*Problem:*
Reproduce the listing in full, replacing each occurrence of "scientific name" with "binomial name" and leaving all other text unchanged.

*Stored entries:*
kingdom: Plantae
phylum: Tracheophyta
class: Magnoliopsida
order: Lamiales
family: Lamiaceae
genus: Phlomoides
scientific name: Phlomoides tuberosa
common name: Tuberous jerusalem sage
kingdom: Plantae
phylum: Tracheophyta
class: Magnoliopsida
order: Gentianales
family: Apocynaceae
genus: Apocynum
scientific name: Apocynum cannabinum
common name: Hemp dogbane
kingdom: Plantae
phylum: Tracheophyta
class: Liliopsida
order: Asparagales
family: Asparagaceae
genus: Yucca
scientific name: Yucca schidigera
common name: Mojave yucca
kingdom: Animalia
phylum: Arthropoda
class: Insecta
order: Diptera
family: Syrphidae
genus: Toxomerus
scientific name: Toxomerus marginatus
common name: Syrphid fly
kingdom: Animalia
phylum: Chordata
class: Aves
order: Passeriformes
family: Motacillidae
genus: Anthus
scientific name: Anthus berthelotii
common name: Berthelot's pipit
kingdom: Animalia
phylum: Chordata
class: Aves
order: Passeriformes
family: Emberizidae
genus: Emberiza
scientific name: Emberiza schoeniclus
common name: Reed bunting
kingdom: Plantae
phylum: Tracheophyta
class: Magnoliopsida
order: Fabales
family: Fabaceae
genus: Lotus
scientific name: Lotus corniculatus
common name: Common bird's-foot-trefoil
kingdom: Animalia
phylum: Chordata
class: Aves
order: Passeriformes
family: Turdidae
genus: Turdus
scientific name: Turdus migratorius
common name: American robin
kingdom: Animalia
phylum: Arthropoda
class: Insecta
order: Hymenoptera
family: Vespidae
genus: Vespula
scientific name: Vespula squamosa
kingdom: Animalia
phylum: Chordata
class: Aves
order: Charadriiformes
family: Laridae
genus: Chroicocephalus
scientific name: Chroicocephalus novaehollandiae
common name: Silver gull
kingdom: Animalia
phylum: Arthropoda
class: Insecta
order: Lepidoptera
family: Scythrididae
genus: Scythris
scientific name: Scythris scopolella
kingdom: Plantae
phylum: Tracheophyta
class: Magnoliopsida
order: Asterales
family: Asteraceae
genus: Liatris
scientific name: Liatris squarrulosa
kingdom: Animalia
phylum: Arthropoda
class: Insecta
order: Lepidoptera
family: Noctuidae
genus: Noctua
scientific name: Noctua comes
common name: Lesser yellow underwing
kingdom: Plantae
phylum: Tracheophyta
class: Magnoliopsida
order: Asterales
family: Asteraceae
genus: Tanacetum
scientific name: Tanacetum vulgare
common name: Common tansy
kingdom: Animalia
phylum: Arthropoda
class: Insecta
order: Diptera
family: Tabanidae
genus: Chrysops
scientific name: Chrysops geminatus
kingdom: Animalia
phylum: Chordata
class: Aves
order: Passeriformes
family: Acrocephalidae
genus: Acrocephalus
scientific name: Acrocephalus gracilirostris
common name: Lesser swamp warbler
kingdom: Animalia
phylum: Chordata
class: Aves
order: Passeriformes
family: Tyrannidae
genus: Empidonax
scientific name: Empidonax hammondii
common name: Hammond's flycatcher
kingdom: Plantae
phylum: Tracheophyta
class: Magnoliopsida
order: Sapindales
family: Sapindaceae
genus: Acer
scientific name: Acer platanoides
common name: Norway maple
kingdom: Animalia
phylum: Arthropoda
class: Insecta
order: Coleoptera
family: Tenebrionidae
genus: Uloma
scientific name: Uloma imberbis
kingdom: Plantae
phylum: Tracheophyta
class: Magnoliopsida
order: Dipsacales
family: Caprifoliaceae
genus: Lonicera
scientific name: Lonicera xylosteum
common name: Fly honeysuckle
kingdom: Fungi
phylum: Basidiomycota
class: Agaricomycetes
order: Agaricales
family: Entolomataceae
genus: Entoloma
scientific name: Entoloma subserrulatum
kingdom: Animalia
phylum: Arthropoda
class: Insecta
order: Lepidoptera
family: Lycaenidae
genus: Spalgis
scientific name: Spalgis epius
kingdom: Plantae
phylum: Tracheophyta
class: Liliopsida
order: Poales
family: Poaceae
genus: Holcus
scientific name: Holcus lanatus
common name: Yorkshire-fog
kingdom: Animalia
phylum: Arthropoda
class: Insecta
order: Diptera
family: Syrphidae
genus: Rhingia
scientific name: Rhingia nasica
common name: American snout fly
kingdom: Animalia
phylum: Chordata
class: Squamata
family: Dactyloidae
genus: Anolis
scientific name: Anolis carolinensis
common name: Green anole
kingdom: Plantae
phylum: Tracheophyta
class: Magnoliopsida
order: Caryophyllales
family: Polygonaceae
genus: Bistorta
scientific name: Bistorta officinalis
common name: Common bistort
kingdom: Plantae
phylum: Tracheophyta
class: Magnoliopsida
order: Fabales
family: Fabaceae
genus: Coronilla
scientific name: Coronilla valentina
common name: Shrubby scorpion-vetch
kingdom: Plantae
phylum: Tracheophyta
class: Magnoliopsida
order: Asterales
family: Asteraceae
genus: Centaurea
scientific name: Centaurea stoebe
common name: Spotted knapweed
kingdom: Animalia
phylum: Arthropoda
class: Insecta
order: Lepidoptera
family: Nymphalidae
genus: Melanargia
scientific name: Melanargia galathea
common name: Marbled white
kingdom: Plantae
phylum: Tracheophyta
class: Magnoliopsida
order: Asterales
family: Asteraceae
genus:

*Written solution:*
kingdom: Plantae
phylum: Tracheophyta
class: Magnoliopsida
order: Lamiales
family: Lamiaceae
genus: Phlomoides
binomial name: Phlomoides tuberosa
common name: Tuberous jerusalem sage
kingdom: Plantae
phylum: Tracheophyta
class: Magnoliopsida
order: Gentianales
family: Apocynaceae
genus: Apocynum
binomial name: Apocynum cannabinum
common name: Hemp dogbane
kingdom: Plantae
phylum: Tracheophyta
class: Liliopsida
order: Asparagales
family: Asparagaceae
genus: Yucca
binomial name: Yucca schidigera
common name: Mojave yucca
kingdom: Animalia
phylum: Arthropoda
class: Insecta
order: Diptera
family: Syrphidae
genus: Toxomerus
binomial name: Toxomerus marginatus
common name: Syrphid fly
kingdom: Animalia
phylum: Chordata
class: Aves
order: Passeriformes
family: Motacillidae
genus: Anthus
binomial name: Anthus berthelotii
common name: Berthelot's pipit
kingdom: Animalia
phylum: Chordata
class: Aves
order: Passeriformes
family: Emberizidae
genus: Emberiza
binomial name: Emberiza schoeniclus
common name: Reed bunting
kingdom: Plantae
phylum: Tracheophyta
class: Magnoliopsida
order: Fabales
family: Fabaceae
genus: Lotus
binomial name: Lotus corniculatus
common name: Common bird's-foot-trefoil
kingdom: Animalia
phylum: Chordata
class: Aves
order: Passeriformes
family: Turdidae
genus: Turdus
binomial name: Turdus migratorius
common name: American robin
kingdom: Animalia
phylum: Arthropoda
class: Insecta
order: Hymenoptera
family: Vespidae
genus: Vespula
binomial name: Vespula squamosa
kingdom: Animalia
phylum: Chordata
class: Aves
order: Charadriiformes
family: Laridae
genus: Chroicocephalus
binomial name: Chroicocephalus novaehollandiae
common name: Silver gull
kingdom: Animalia
phylum: Arthropoda
class: Insecta
order: Lepidoptera
family: Scythrididae
genus: Scythris
binomial name: Scythris scopolella
kingdom: Plantae
phylum: Tracheophyta
class: Magnoliopsida
order: Asterales
family: Asteraceae
genus: Liatris
binomial name: Liatris squarrulosa
kingdom: Animalia
phylum: Arthropoda
class: Insecta
order: Lepidoptera
family: Noctuidae
genus: Noctua
binomial name: Noctua comes
common name: Lesser yellow underwing
kingdom: Plantae
phylum: Tracheophyta
class: Magnoliopsida
order: Asterales
family: Asteraceae
genus: Tanacetum
binomial name: Tanacetum vulgare
common name: Common tansy
kingdom: Animalia
phylum: Arthropoda
class: Insecta
order: Diptera
family: Tabanidae
genus: Chrysops
binomial name: Chrysops geminatus
kingdom: Animalia
phylum: Chordata
class: Aves
order: Passeriformes
family: Acrocephalidae
genus: Acrocephalus
binomial name: Acrocephalus gracilirostris
common name: Lesser swamp warbler
kingdom: Animalia
phylum: Chordata
class: Aves
order: Passeriformes
family: Tyrannidae
genus: Empidonax
binomial name: Empidonax hammondii
common name: Hammond's flycatcher
kingdom: Plantae
phylum: Tracheophyta
class: Magnoliopsida
order: Sapindales
family: Sapindaceae
genus: Acer
binomial name: Acer platanoides
common name: Norway maple
kingdom: Animalia
phylum: Arthropoda
class: Insecta
order: Coleoptera
family: Tenebrionidae
genus: Uloma
binomial name: Uloma imberbis
kingdom: Plantae
phylum: Tracheophyta
class: Magnoliopsida
order: Dipsacales
family: Caprifoliaceae
genus: Lonicera
binomial name: Lonicera xylosteum
common name: Fly honeysuckle
kingdom: Fungi
phylum: Basidiomycota
class: Agaricomycetes
order: Agaricales
family: Entolomataceae
genus: Entoloma
binomial name: Entoloma subserrulatum
kingdom: Animalia
phylum: Arthropoda
class: Insecta
order: Lepidoptera
family: Lycaenidae
genus: Spalgis
binomial name: Spalgis epius
kingdom: Plantae
phylum: Tracheophyta
class: Liliopsida
order: Poales
family: Poaceae
genus: Holcus
binomial name: Holcus lanatus
common name: Yorkshire-fog
kingdom: Animalia
phylum: Arthropoda
class: Insecta
order: Diptera
family: Syrphidae
genus: Rhingia
binomial name: Rhingia nasica
common name: American snout fly
kingdom: Animalia
phylum: Chordata
class: Squamata
family: Dactyloidae
genus: Anolis
binomial name: Anolis carolinensis
common name: Green anole
kingdom: Plantae
phylum: Tracheophyta
class: Magnoliopsida
order: Caryophyllales
family: Polygonaceae
genus: Bistorta
binomial name: Bistorta officinalis
common name: Common bistort
kingdom: Plantae
phylum: Tracheophyta
class: Magnoliopsida
order: Fabales
family: Fabaceae
genus: Coronilla
binomial name: Coronilla valentina
common name: Shrubby scorpion-vetch
kingdom: Plantae
phylum: Tracheophyta
class: Magnoliopsida
order: Asterales
family: Asteraceae
genus: Centaurea
binomial name: Centaurea stoebe
common name: Spotted knapweed
kingdom: Animalia
phylum: Arthropoda
class: Insecta
order: Lepidoptera
family: Nymphalidae
genus: Melanargia
binomial name: Melanargia galathea
common name: Marbled white
kingdom: Plantae
phylum: Tracheophyta
class: Magnoliopsida
order: Asterales
family: Asteraceae
genus:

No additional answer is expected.